Where a line of the listing below includes the word "shoulder", reproduce that line.

(Extracted data):
· · · · ·
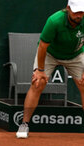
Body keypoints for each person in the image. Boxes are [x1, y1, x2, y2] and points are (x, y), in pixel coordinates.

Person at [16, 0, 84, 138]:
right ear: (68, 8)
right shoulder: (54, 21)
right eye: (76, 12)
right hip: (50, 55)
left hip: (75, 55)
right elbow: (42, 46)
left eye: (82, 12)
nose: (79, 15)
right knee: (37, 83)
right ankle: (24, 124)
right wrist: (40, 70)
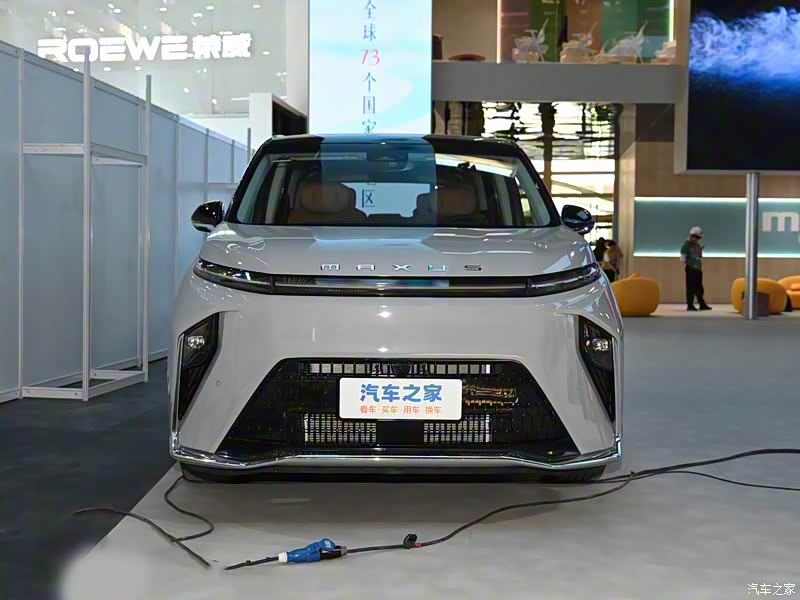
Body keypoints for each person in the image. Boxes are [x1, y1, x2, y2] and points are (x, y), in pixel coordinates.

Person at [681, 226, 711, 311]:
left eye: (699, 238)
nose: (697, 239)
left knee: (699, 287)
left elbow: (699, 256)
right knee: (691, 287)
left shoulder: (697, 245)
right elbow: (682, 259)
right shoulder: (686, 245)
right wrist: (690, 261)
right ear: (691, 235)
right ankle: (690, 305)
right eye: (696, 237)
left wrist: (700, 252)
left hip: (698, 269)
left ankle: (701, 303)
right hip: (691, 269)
· · · · ·
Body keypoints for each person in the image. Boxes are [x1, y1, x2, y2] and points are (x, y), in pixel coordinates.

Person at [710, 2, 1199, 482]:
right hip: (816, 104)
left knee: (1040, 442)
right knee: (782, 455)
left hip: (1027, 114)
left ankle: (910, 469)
· · · · ·
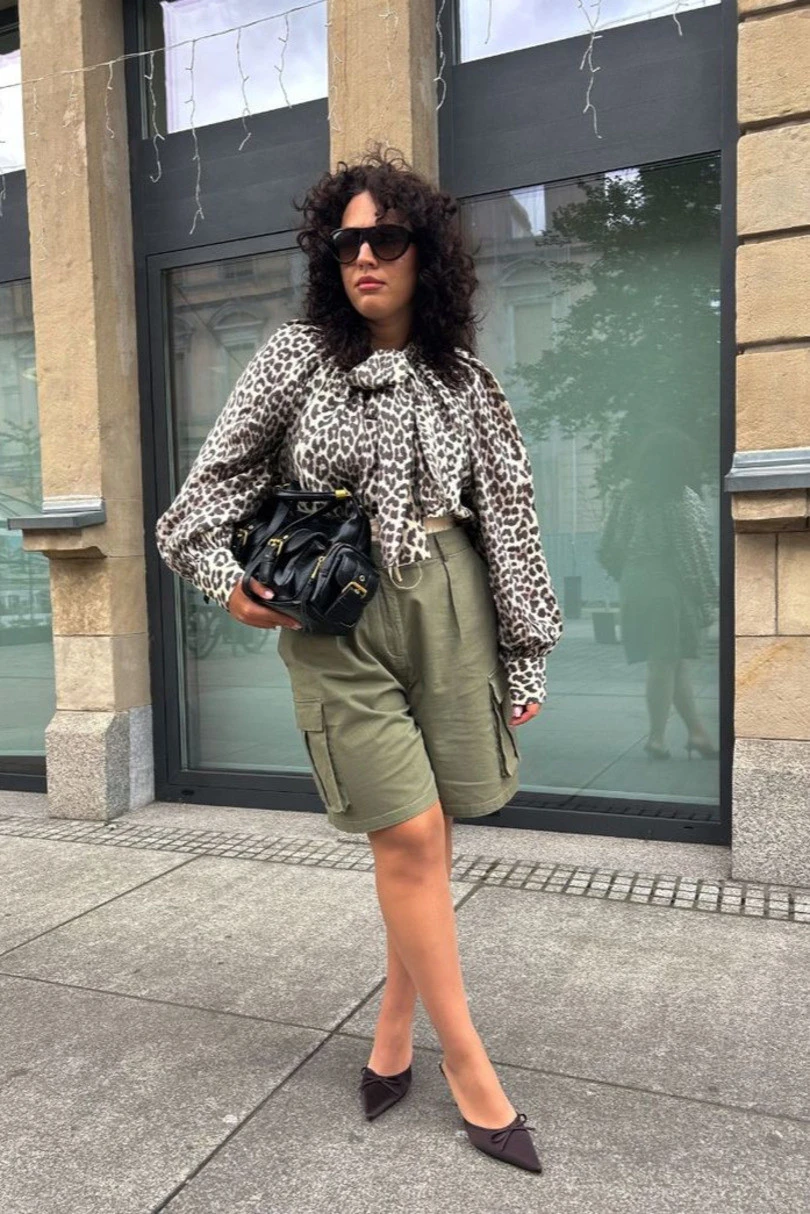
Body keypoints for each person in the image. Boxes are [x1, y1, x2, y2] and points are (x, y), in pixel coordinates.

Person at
· · · · ·
(Answer space):
right shoulder: (54, 21)
left shoulder: (697, 245)
right shoulder: (686, 245)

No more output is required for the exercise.